## [STUDY TEXT]
■ ■ ■ ■ ■ ■ ■
Last week, I suggested that new Buffalo Sabres general manager Jason Botterill absolutely should consider finding out what it would cost to acquire backup goaltender Philipp Grubauer from the Washington Capitals.
My reasoning was simple (at least in my mind): Grubauer will be the best player left unprotected by the Capitals when the expansion draft goes down, and is certain to go to Las Vegas unless a team like the Sabres make a trade with the Capitals. I agree with Botterill when he says that goaltending is not a pressing issue this offseason, but the asking price for a goaltender as promising as Grubauer will never be lower.
As always, bringing up the hot topic of Buffalo’s goaltending led to some friendly conversation about whether Robin Lehner was being given a fair shake by Sabres fans and the media, so I decided to dig deep into the numbers in order to answer one question. Is Robin Lehner a playoff-caliber goaltender?
Robin Lehner’s Season in Review
It is difficult to find a lot of superlatives used to describe Lehner’s 2016-17 effort. Matthew Bove described Lehner as “a solid goaltender” in his midseason report card; his 23-26-8 record was tabbed “underwhelming” over at CBS Sports; and the biggest compliment Botterill could muster was acknowledging Lehner’s MVP performance in the 2011 Calder Cup playoffs.
■ ■ ■ ■ ■ ■ ■
## [WRITTEN TASK A]
According to the Robin Lehner text, what was Lehner's win-loss-overtime record in 2016-17?
The records that follow are unrelated to the Robin Lehner text.

[Transcribed page contents]
■ ■ ■ ■ ■ ■ ■
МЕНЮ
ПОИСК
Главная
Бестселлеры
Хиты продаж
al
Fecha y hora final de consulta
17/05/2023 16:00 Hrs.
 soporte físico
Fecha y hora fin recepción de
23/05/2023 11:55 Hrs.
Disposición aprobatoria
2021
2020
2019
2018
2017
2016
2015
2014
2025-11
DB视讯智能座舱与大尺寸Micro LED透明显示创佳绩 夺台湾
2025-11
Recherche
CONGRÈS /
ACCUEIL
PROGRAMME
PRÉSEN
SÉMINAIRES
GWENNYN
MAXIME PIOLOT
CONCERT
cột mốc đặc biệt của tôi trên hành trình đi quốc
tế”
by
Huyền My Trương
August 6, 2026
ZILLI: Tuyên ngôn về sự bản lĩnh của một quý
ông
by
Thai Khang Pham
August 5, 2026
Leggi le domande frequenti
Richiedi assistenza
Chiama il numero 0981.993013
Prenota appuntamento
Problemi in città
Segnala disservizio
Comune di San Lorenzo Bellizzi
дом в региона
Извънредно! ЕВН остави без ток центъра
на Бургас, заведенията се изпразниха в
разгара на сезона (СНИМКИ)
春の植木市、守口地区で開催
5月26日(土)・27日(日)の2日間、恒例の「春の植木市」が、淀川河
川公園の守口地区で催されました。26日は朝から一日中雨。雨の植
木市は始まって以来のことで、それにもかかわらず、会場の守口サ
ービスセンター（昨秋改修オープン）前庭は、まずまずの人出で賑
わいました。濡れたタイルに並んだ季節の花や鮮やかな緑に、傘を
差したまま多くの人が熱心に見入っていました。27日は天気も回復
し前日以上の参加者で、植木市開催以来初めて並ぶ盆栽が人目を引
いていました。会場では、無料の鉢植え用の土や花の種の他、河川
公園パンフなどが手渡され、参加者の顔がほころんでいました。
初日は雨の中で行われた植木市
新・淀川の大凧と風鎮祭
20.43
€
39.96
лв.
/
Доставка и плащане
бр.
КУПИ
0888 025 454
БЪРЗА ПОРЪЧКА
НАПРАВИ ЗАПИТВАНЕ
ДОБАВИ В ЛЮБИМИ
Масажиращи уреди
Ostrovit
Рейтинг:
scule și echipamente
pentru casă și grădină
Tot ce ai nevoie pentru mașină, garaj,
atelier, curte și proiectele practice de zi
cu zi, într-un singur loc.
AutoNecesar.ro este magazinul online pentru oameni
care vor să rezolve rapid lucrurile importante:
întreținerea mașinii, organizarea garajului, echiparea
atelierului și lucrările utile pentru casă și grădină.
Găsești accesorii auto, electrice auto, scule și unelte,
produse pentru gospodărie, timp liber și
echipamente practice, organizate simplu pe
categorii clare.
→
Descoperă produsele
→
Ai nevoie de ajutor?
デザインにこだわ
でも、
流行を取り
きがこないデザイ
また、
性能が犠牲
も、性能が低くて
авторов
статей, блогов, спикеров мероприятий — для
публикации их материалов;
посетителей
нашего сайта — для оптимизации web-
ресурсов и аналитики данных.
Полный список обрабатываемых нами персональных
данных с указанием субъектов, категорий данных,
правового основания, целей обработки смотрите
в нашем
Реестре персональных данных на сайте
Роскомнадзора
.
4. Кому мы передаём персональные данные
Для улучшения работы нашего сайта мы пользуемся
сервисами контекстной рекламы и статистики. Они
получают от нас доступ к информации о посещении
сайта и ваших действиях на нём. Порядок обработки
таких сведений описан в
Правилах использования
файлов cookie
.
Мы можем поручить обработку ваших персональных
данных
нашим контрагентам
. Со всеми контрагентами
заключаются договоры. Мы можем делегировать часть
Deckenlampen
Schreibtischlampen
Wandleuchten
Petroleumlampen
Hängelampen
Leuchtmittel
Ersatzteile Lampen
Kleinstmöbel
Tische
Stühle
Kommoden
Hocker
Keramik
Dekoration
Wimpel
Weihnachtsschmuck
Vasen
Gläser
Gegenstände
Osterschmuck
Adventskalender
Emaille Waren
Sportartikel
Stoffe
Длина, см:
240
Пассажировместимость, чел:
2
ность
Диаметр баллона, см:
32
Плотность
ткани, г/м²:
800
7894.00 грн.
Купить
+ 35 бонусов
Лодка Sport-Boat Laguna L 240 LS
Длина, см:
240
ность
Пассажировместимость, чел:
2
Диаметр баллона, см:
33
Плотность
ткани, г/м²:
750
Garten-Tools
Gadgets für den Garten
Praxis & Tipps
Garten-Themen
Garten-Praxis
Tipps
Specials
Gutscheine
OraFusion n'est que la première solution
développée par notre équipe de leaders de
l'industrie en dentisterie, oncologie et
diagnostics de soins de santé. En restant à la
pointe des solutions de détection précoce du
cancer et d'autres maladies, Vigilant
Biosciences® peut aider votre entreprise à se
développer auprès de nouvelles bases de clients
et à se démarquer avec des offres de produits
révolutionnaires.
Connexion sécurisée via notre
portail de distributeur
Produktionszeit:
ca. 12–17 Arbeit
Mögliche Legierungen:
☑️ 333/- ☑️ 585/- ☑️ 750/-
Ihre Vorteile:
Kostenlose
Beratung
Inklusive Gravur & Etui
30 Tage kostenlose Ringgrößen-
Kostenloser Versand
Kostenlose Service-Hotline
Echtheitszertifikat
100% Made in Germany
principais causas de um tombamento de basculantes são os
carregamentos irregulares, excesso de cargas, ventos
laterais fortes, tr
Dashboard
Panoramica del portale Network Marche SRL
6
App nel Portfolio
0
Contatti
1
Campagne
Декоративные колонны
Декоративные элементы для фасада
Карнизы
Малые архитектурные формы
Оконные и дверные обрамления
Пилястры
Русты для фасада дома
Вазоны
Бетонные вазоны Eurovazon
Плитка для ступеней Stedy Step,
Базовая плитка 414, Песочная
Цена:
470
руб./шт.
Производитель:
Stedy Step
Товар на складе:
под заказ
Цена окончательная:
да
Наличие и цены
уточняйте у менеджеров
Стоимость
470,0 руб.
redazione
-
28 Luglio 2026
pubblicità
■ ■ ■ ■ ■ ■ ■
## [WRITTEN TASK B]
Swap "Recherche" for "Rechercher" in the records, starting with the first line and going on through the line containing "ービスセンター（昨秋改修オープン）前庭は、まずまずの人出で賑", and give back only those lines with everything else unchanged.

## [TASK ANSWER A]
23-26-8

## [TASK ANSWER B]
МЕНЮ
ПОИСК
Главная
Бестселлеры
Хиты продаж
al
Fecha y hora final de consulta
17/05/2023 16:00 Hrs.
 soporte físico
Fecha y hora fin recepción de
23/05/2023 11:55 Hrs.
Disposición aprobatoria
2021
2020
2019
2018
2017
2016
2015
2014
2025-11
DB视讯智能座舱与大尺寸Micro LED透明显示创佳绩 夺台湾
2025-11
Rechercher
CONGRÈS /
ACCUEIL
PROGRAMME
PRÉSEN
SÉMINAIRES
GWENNYN
MAXIME PIOLOT
CONCERT
cột mốc đặc biệt của tôi trên hành trình đi quốc
tế”
by
Huyền My Trương
August 6, 2026
ZILLI: Tuyên ngôn về sự bản lĩnh của một quý
ông
by
Thai Khang Pham
August 5, 2026
Leggi le domande frequenti
Richiedi assistenza
Chiama il numero 0981.993013
Prenota appuntamento
Problemi in città
Segnala disservizio
Comune di San Lorenzo Bellizzi
дом в региона
Извънредно! ЕВН остави без ток центъра
на Бургас, заведенията се изпразниха в
разгара на сезона (СНИМКИ)
春の植木市、守口地区で開催
5月26日(土)・27日(日)の2日間、恒例の「春の植木市」が、淀川河
川公園の守口地区で催されました。26日は朝から一日中雨。雨の植
木市は始まって以来のことで、それにもかかわらず、会場の守口サ
ービスセンター（昨秋改修オープン）前庭は、まずまずの人出で賑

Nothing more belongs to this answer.